DIRECTIVE. Would you please repeat, word for word, only the lines from the one holding "Mais popular" through the one holding "об убийстве Немцова" in the material below, without the pictures?

RECORDED DATA.

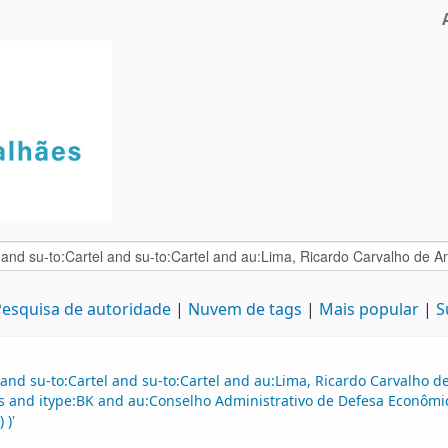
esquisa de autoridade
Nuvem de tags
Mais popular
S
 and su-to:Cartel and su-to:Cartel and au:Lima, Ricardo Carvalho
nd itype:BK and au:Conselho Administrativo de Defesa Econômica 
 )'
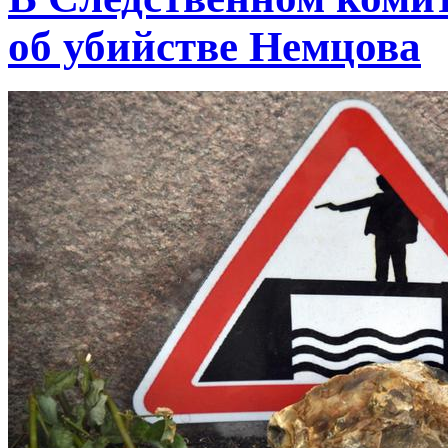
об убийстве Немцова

* * *

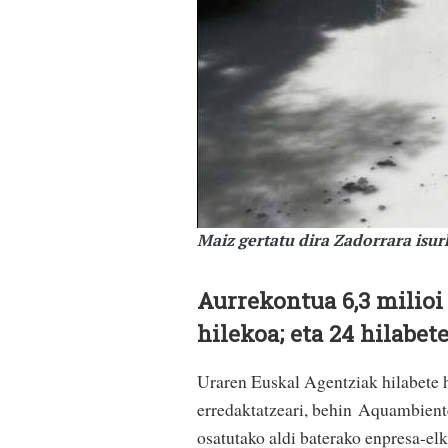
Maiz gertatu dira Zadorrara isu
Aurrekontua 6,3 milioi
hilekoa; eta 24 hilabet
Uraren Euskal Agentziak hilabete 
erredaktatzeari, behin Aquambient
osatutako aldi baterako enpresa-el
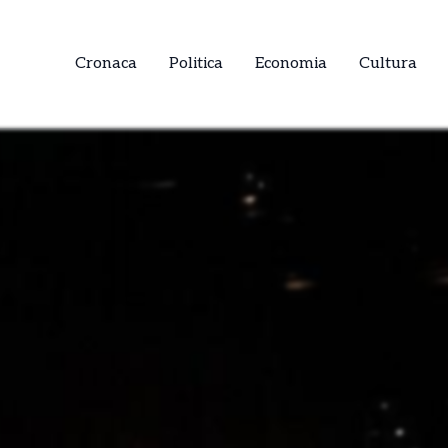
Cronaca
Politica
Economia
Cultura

THE COMPLETED TASK.
Mais popular
S
 and su-to:Cartel and su-to:Cartel and au:Lima, Ricardo Carvalho
nd itype:BK and au:Conselho Administrativo de Defesa Econômica 
 )'
об убийстве Немцова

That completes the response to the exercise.